Net Loss Per Common Share

The Company calculates basic loss per common share by dividing net loss by the weighted average number of common shares outstanding during the periods. Diluted loss per common share includes the impact from all dilutive potential common shares relating to outstanding convertible securities.

  

For the three months ended March 31, 2019 and 2018, basic and diluted weighted-average common shares outstanding were 50,769,673 and 25,112,349, respectively. For the nine months ended March 31, 2019 and 2018, basic and diluted weighted-average common shares outstanding were 41,054,334 and 25,142,039, respectively. The Company incurred a net loss for the three and nine months ended March 31, 2019 and 2018, and therefore, basic and diluted loss per share for the periods are the same because the inclusion of potential common equivalent shares were excluded from diluted weighted-average common shares outstanding during the period, as the inclusion of such shares would be anti-dilutive.

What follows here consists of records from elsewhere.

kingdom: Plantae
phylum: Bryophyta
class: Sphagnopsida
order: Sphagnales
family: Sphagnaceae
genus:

The total potentially dilutive common shares outstanding at March 31, 2019 and 2018, excluded from diluted weighted-average common shares outstanding, which include common shares underlying outstanding convertible debt, stock options and warrants, were 5,923,106 and 17,987,632, respectively.

 

Income Taxes

 

We follow the liability method of accounting for income taxes under which deferred tax assets and liabilities are recognized for the future tax consequences of (i) temporary differences between the tax basis of assets and liabilities and their reported amounts in the consolidated financial statements and (ii) operating loss and tax credit carry-forwards for tax purposes. Deferred tax assets are reduced by a valuation allowance when, based upon management’s estimates, it is more likely than not that a portion of the deferred tax assets will not be realized in a future period. We recognized a full valuation allowance as of March 31, 2019 and June 30, 2018 and have not recognized any tax provision or benefit for any of the periods presented. We review our tax positions quarterly for tax uncertainties. We did not have any uncertain tax positions as of March 31, 2019 or June 30, 2018. 

 

In December 2017, the United States (“U.S.”) enacted the Tax Cuts and Jobs Act (the “2017 Act”), which changes existing U.S. tax law and includes various provisions that are expected to affect companies. Among other things, the 2017 Act reduces the top U.S. corporate income tax rate from 35.0% to 21.0%, and makes changes to certain other business-related exclusions, deductions and credits. The Company has assessed the impact of the tax bill on the financial statements as of June 30, 2018 and has determined it to be immaterial.   Due to the Company's full valuation allowance, the tax effects of any changes are not expected to have a material impact on our consolidated financial statements.